Appellee Horne admitted having saved some $1400 but did not use any of this in trying to contact or help his children. Nor did he indicate any intention to do so even though at the time of the trial he knew where they were living.

Our cases require that in order to show abandonment the evidence must indicate the parent deserted, forsook entirely, "or relinquished all connection with, or concern in," the child. Walthall v. Hime, 236 Ark. 689, 368 S.W.2d 77 (1963). We are aware that imprisonment imposes an unusual impediment to a normal paternal relationship.
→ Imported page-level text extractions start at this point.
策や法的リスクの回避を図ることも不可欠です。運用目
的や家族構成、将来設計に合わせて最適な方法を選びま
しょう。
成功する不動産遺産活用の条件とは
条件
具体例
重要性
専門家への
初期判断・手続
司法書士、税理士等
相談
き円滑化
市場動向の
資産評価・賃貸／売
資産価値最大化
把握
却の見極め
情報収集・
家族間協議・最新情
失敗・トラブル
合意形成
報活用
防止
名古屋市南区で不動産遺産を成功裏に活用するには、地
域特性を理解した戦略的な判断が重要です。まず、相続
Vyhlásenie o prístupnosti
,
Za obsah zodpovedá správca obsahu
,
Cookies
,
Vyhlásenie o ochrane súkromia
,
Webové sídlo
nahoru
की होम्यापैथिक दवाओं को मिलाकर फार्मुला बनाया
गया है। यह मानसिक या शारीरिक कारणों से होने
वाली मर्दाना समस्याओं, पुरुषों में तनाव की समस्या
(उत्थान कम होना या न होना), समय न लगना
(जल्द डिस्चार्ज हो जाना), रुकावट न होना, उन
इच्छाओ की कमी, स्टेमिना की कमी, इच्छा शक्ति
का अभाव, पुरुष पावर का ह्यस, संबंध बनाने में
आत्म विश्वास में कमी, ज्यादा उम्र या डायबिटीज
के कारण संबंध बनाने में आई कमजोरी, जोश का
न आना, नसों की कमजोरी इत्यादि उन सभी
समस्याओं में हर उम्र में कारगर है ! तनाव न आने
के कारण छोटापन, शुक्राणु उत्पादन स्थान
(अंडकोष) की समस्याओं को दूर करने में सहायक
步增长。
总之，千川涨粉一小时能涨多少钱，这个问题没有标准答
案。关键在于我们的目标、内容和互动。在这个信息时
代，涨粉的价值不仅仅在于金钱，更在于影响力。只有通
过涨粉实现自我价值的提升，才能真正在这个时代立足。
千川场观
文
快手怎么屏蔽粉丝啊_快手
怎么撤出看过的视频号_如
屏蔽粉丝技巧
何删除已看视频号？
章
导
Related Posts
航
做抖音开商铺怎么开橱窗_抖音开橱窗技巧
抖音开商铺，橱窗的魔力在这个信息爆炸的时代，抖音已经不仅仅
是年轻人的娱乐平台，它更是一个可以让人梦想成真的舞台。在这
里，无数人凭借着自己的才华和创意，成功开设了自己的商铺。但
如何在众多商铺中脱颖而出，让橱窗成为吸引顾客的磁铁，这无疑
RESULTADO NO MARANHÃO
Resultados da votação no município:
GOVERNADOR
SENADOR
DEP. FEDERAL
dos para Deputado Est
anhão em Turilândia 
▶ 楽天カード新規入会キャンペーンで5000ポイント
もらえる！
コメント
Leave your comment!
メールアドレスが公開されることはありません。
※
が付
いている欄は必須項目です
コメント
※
However, even when parenthood is disadvantaged by this unfortunate factor, one could still solicit visits from his children and contact them with cards, letters and small gifts if he did not have the means of support.

In Re Adoption of McCray, Pa., 331 A.2d 652 (1975), in which abandonment was the main issue the court, in granting the adoption, stated:

. . . [W]e have held that the parent has an affirmative duty to love, protect and support his child and to make an effort to maintain communication and association with that child. * * * * * * * * * *768 . . . [A] parent's absence and/or failure to support due to incarceration is not conclusive on the issue of abandonment. Nevertheless, we are not willing to completely toll a parent's responsibilities during his or her incarceration. Rather, we must inquire whether the parent has utilized those resources at his or her command while in prison in continuing a close relationship with the child.

The cumulative evidence here indicates appellee's interest in the welfare of his children from 1967 to the date of trial had been minimal. Appellee's willful criminal acts and the course of conduct followed thereafter indicate a conscious disregard of the children and an indifference to their welfare tantamount to voluntary abandonment. Accordingly we find the decree of the chancellor is against the preponderance of the evidence.

Reversed and remanded for action not inconsistent with this opinion.

We agree. HARRIS, C. J., and BYRD and HOLT, JJ.